I am 48 years old. I sweat. I have not even started having those "power surges" yet, just wait until then! I'll be wet from head to toe! You baby girls in your twenties dont sweat, you glisten. But your day will come! Maybe you will glean something from this posting that you can reserve for the future.

Let's explore what options are out there.

WHAT TO DO?

I searched the internet and was able to come up with the following solutions from other blogs:


1. Do they make giant maxi pads specially designed for your this?

If you start getting swamp ass just throw on a pad or change yours.

2. Maybe "Depends"?

Not sure. They are expensive. Dont we spend enough on this hobby? And lets talk about how that would look. Talk about a big ass!! Are you getting the mental image of those horse show photos?

3. Gold Bond, green bottle.

I foresee a white-coated saddle.

4. Tenactin Jock itch spray antipersperant.

Really? We are women. I have not tried this, but I think there could be some uncomfortable tingling.

5. It's all about breathing room.

Neither britches, jodphers, nor riding jeans provide this. No help.

6. It's your core temp. try drinking lots of ice cold water immediately after working out to lower your core temp.

So now we need a Coleman cooler out in the ring.

7. I understand bag balm works well too. I know some cyclists who use it.

WHAT?

8. "Ever since my basic training, I've used the 'ol gold-bond-on-the-sack treatment. It's a must, dude. Keeps it cool down there, prevents chafing, that sort of thing. It's like freon for your...well. Anyway yeah that green bottle is something else. I've used the green when I was stationed in the south (SC), and it keeps ya cool and dry allllll day. In fact, it kinda tingles/burns all day, but if it's hot enough it's fine. Otherwise, I stick to the yellow bottle, it works for me."

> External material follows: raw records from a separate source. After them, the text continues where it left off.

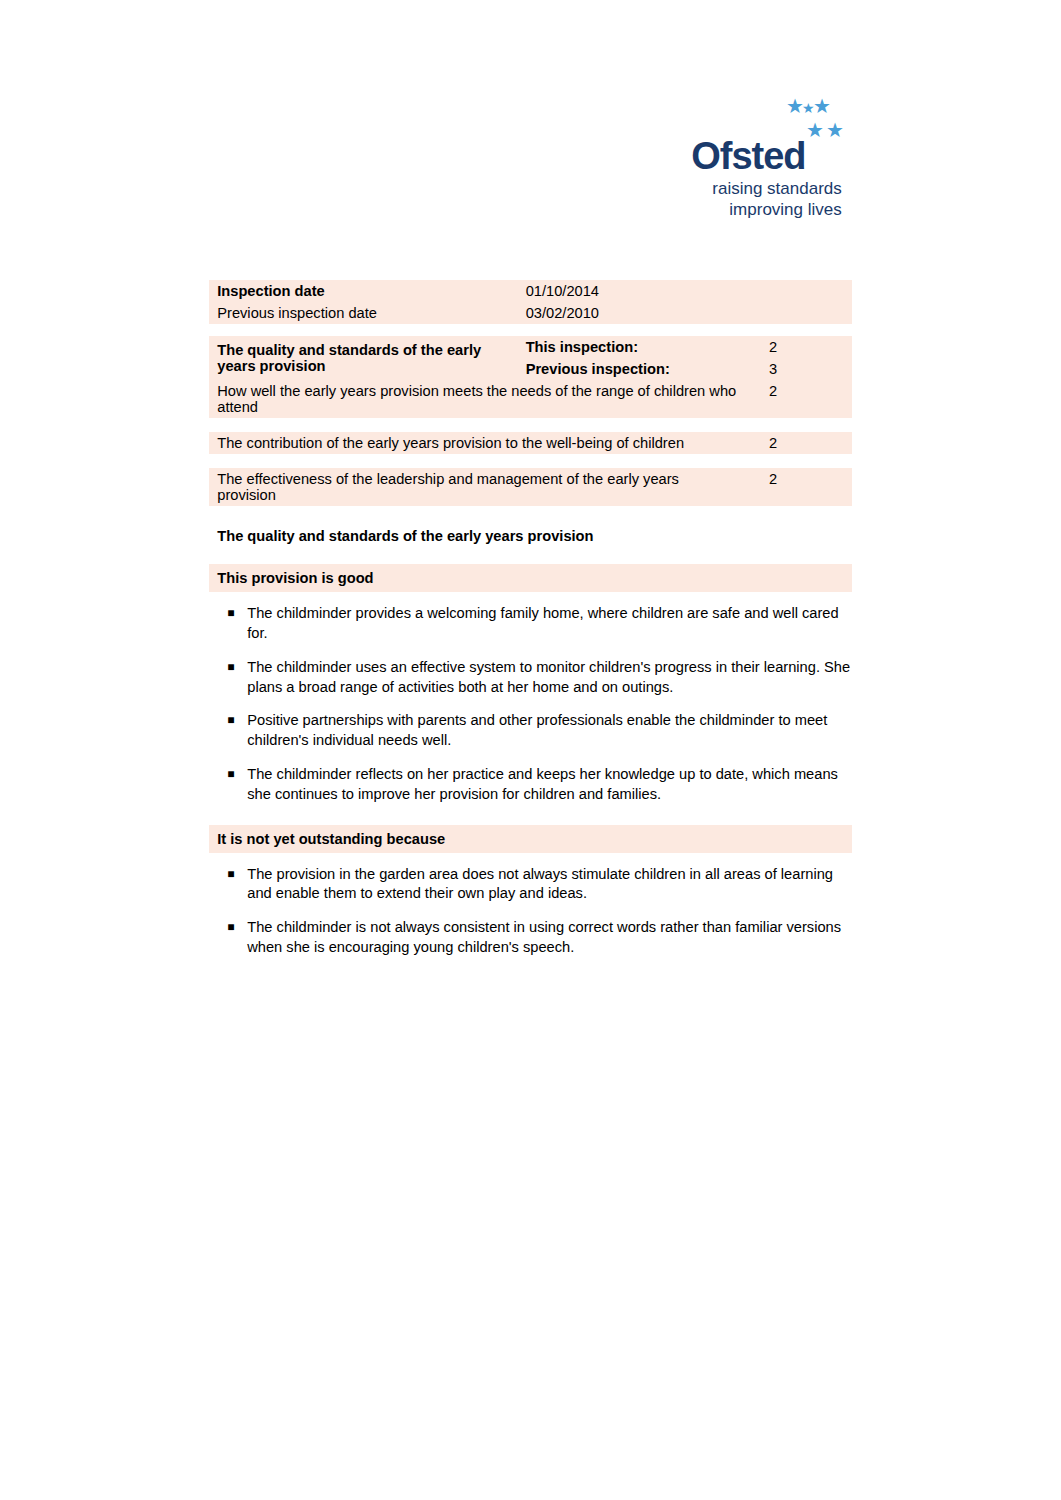★★★
★ ★
Ofsted
raising standards
improving lives
| Inspection date | 01/10/2014 | |
| Previous inspection date | 03/02/2010 | |
| The quality and standards of the early years provision | This inspection: | 2 |
| Previous inspection: | 3 |
| How well the early years provision meets the needs of the range of children who attend | 2 |
| The contribution of the early years provision to the well-being of children | 2 |
| The effectiveness of the leadership and management of the early years provision | 2 |
The quality and standards of the early years provision
This provision is good
The childminder provides a welcoming family home, where children are safe and well cared for.
The childminder uses an effective system to monitor children's progress in their learning. She plans a broad range of activities both at her home and on outings.
Positive partnerships with parents and other professionals enable the childminder to meet children's individual needs well.
The childminder reflects on her practice and keeps her knowledge up to date, which means she continues to improve her provision for children and families.
It is not yet outstanding because
The provision in the garden area does not always stimulate children in all areas of learning and enable them to extend their own play and ideas.
The childminder is not always consistent in using correct words rather than familiar versions when she is encouraging young children's speech.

Wow, a lot of imformation there. I kinda skeeved just reading that.

9. "Ms.' blow dryer down yonder...works wonders, towels don't get so funky, takes no time at all, no Gold Bond clean up."

Cheers to that image. (I knew Gold Bond would be messy! That was a close-one.)

************************

I take no comfort in learning that most of the sufferers of this affliction are apparently men. Here's my solution:
Let's install a bidet.
That or just donate my clothes to the goodwill, who will most-likely burn them.